Collected data:
/---

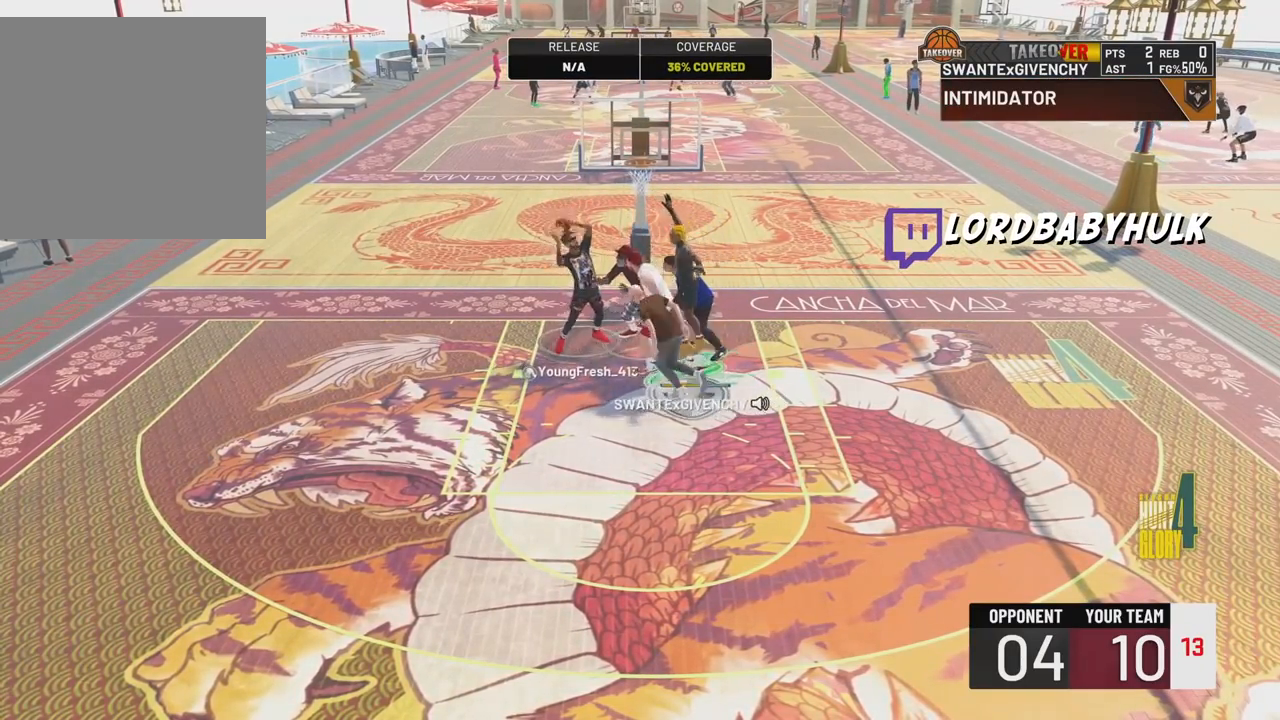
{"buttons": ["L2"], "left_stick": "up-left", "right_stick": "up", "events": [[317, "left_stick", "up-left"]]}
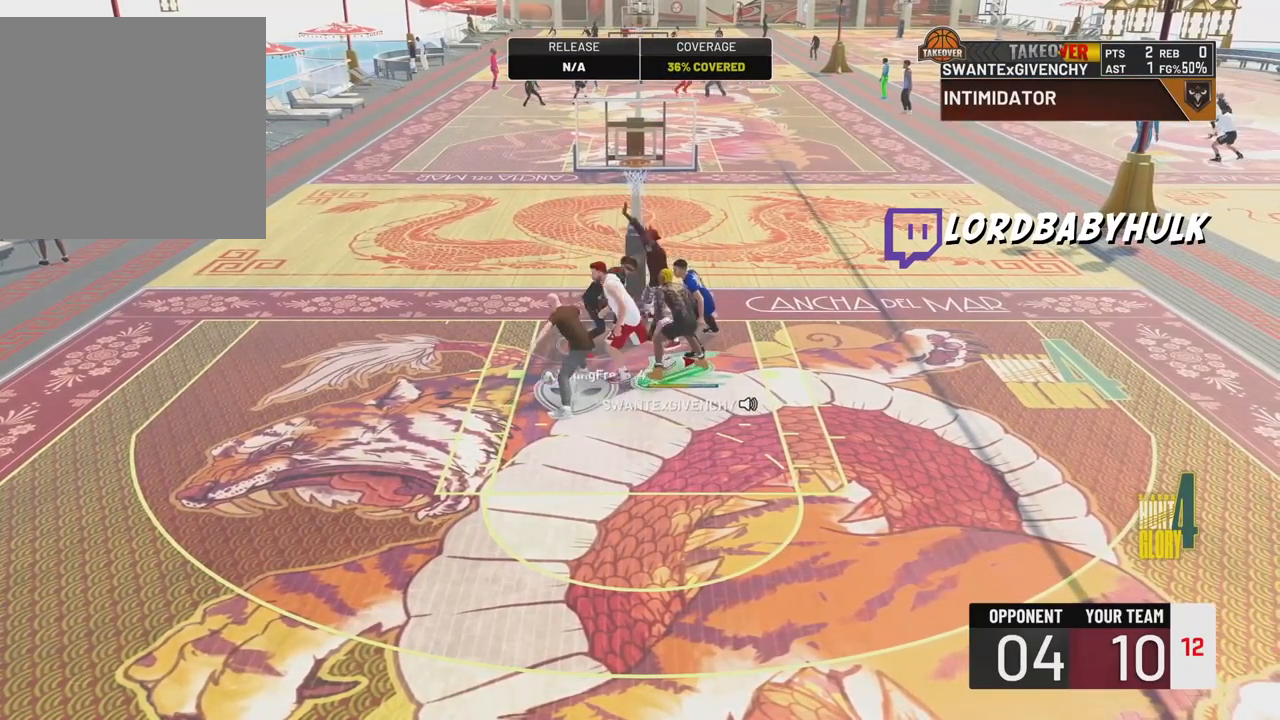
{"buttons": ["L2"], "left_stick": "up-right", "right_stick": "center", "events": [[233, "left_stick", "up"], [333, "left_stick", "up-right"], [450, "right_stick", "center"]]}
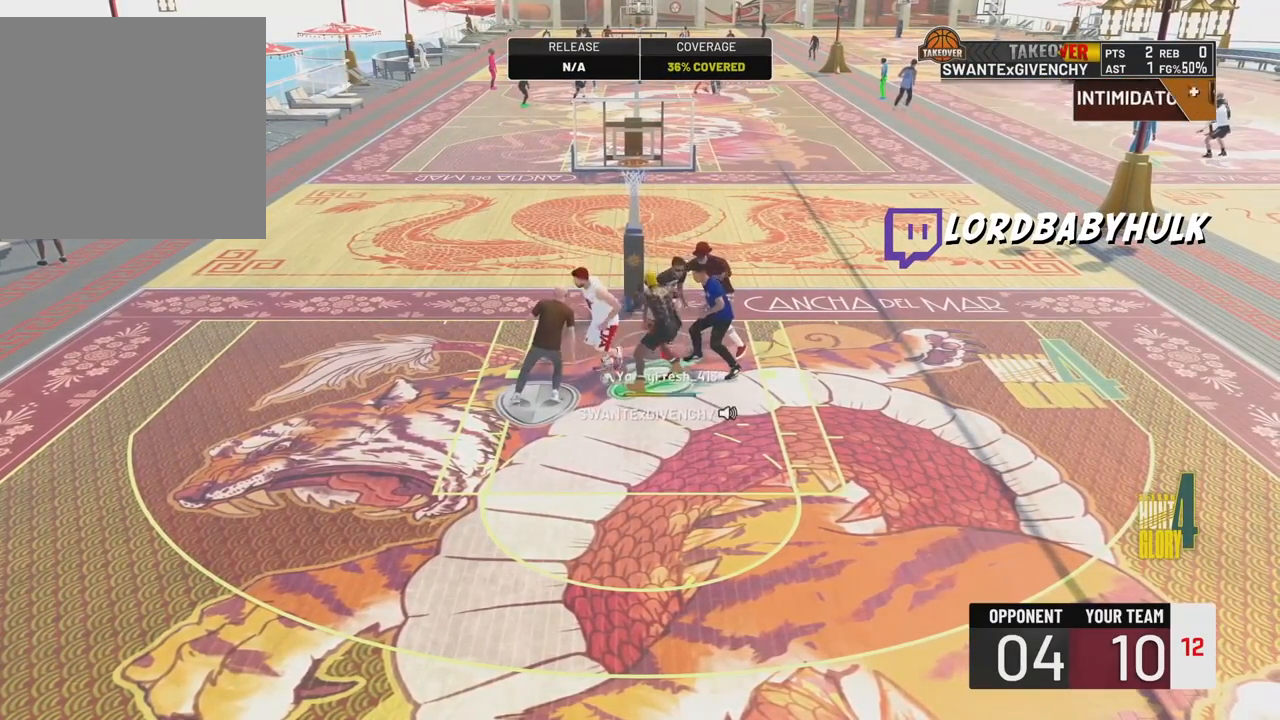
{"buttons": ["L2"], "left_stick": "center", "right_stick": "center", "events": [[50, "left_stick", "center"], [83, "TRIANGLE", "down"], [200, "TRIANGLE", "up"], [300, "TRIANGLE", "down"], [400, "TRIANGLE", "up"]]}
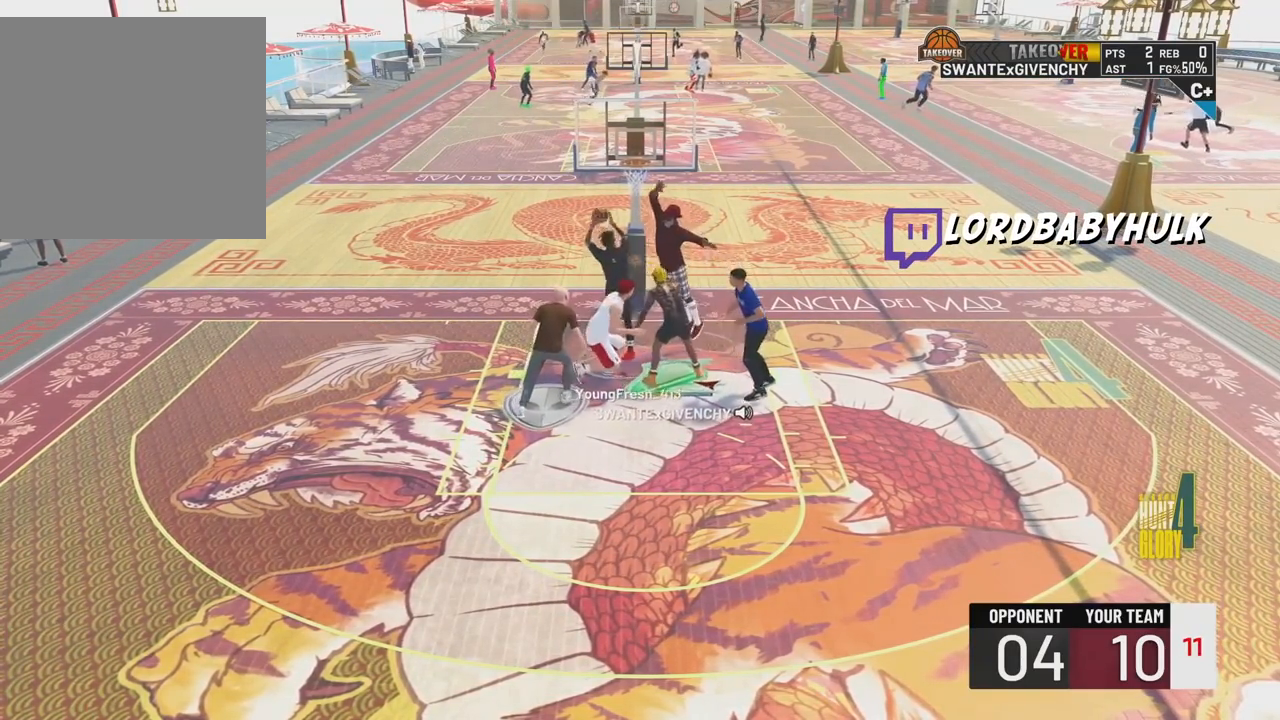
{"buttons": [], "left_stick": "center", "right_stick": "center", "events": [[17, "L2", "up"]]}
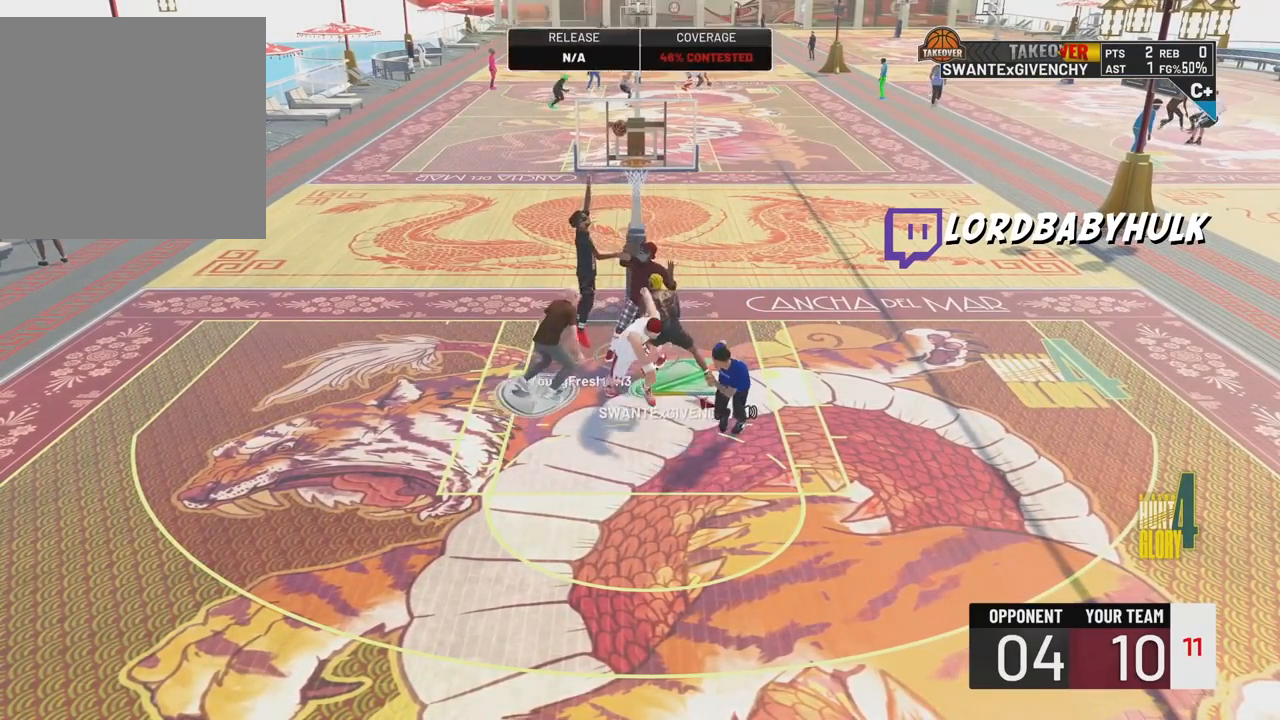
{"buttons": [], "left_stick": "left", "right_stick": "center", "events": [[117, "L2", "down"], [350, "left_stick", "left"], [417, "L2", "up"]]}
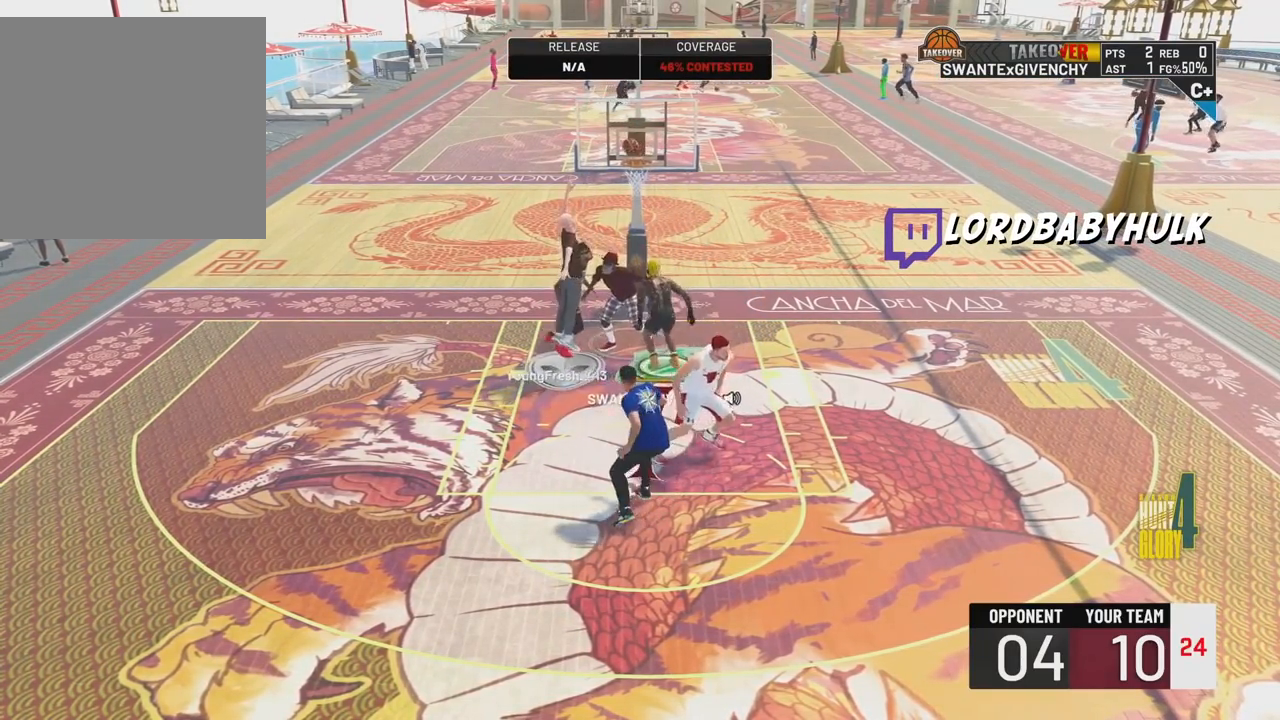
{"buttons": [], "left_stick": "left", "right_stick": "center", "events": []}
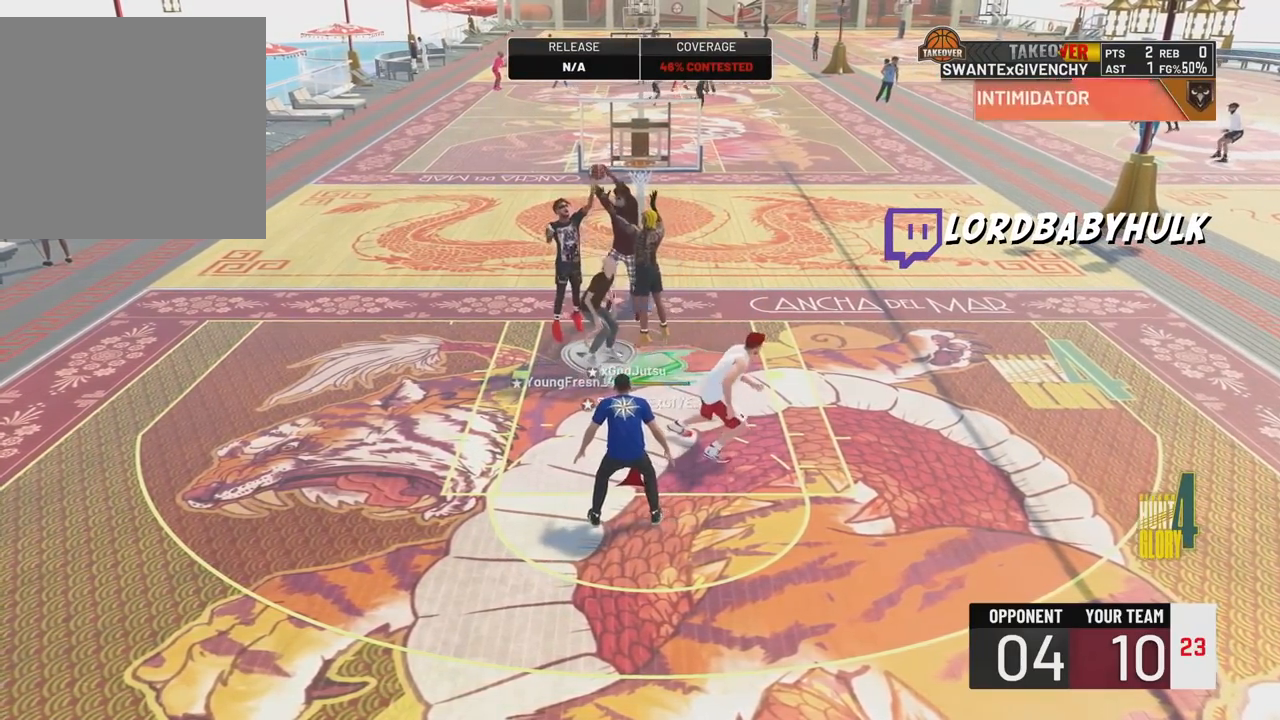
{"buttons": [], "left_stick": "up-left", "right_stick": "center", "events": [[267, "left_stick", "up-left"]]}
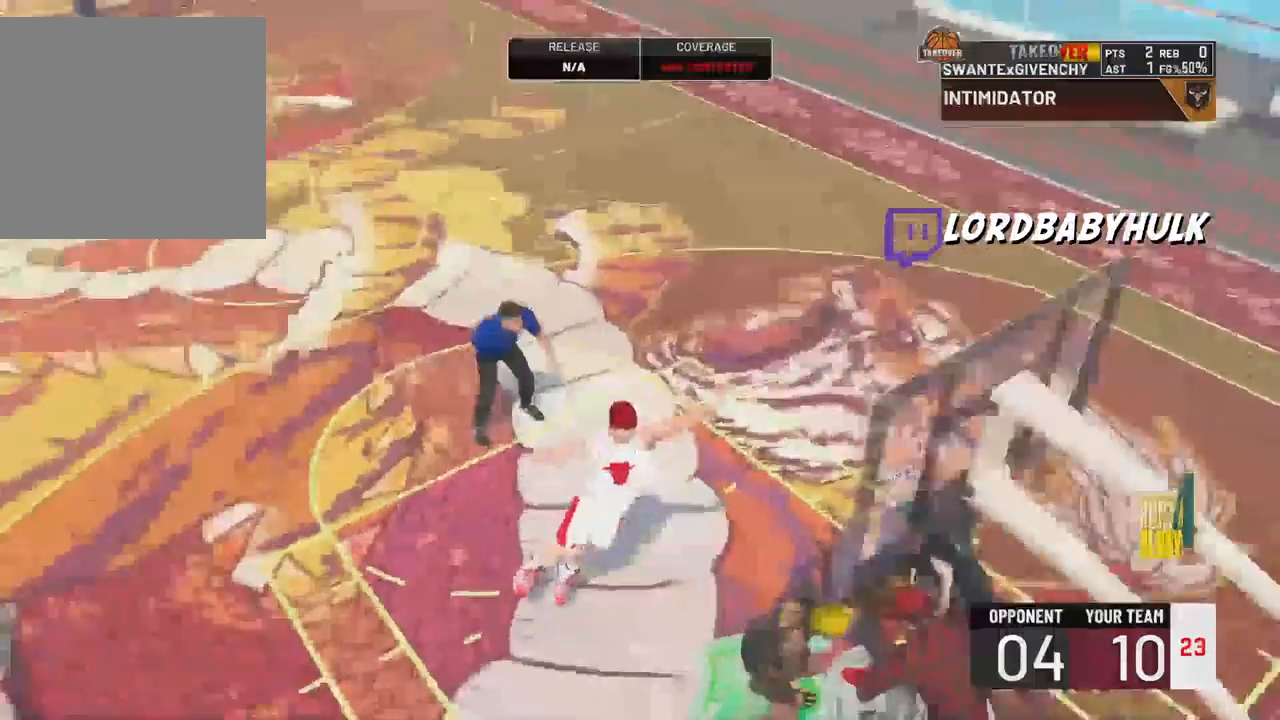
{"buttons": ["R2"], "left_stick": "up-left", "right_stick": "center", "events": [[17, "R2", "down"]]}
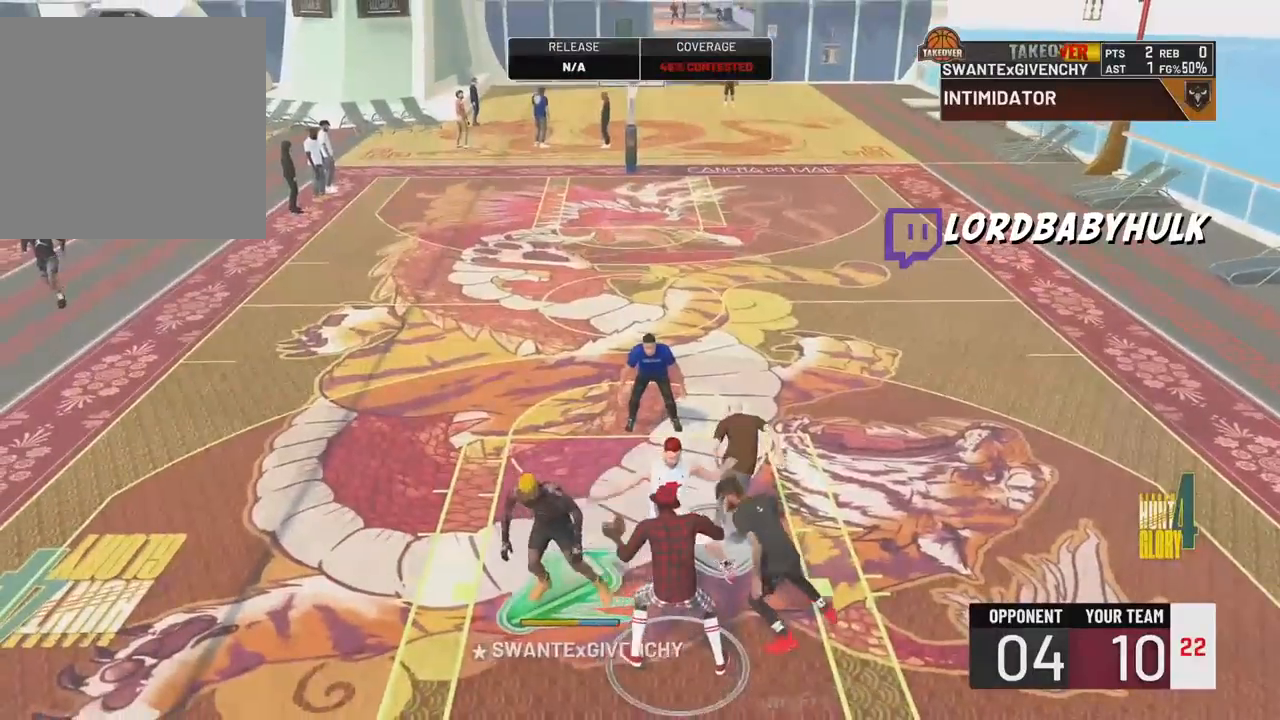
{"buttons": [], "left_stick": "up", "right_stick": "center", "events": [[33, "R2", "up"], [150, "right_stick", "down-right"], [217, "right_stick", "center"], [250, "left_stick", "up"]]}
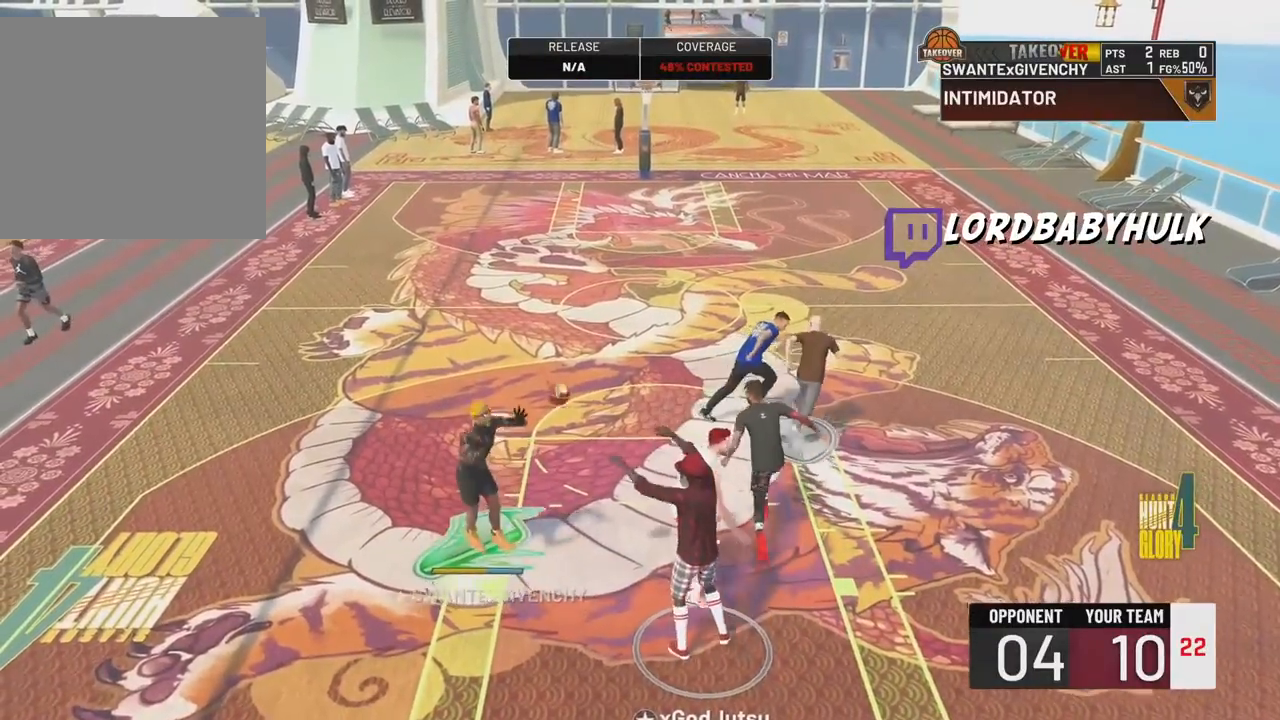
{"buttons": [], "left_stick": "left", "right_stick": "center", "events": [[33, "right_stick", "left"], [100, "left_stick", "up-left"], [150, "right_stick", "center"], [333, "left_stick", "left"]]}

\---

WHAT IS REQUIRED:
Set every record down exactly, omitting pictures.

RESPONSE:
{"buttons": ["L2"], "left_stick": "up-left", "right_stick": "up", "events": [[317, "left_stick", "up-left"]]}
{"buttons": ["L2"], "left_stick": "up-right", "right_stick": "center", "events": [[233, "left_stick", "up"], [333, "left_stick", "up-right"], [450, "right_stick", "center"]]}
{"buttons": ["L2"], "left_stick": "center", "right_stick": "center", "events": [[50, "left_stick", "center"], [83, "TRIANGLE", "down"], [200, "TRIANGLE", "up"], [300, "TRIANGLE", "down"], [400, "TRIANGLE", "up"]]}
{"buttons": [], "left_stick": "center", "right_stick": "center", "events": [[17, "L2", "up"]]}
{"buttons": [], "left_stick": "left", "right_stick": "center", "events": [[117, "L2", "down"], [350, "left_stick", "left"], [417, "L2", "up"]]}
{"buttons": [], "left_stick": "left", "right_stick": "center", "events": []}
{"buttons": [], "left_stick": "up-left", "right_stick": "center", "events": [[267, "left_stick", "up-left"]]}
{"buttons": ["R2"], "left_stick": "up-left", "right_stick": "center", "events": [[17, "R2", "down"]]}
{"buttons": [], "left_stick": "up", "right_stick": "center", "events": [[33, "R2", "up"], [150, "right_stick", "down-right"], [217, "right_stick", "center"], [250, "left_stick", "up"]]}
{"buttons": [], "left_stick": "left", "right_stick": "center", "events": [[33, "right_stick", "left"], [100, "left_stick", "up-left"], [150, "right_stick", "center"], [333, "left_stick", "left"]]}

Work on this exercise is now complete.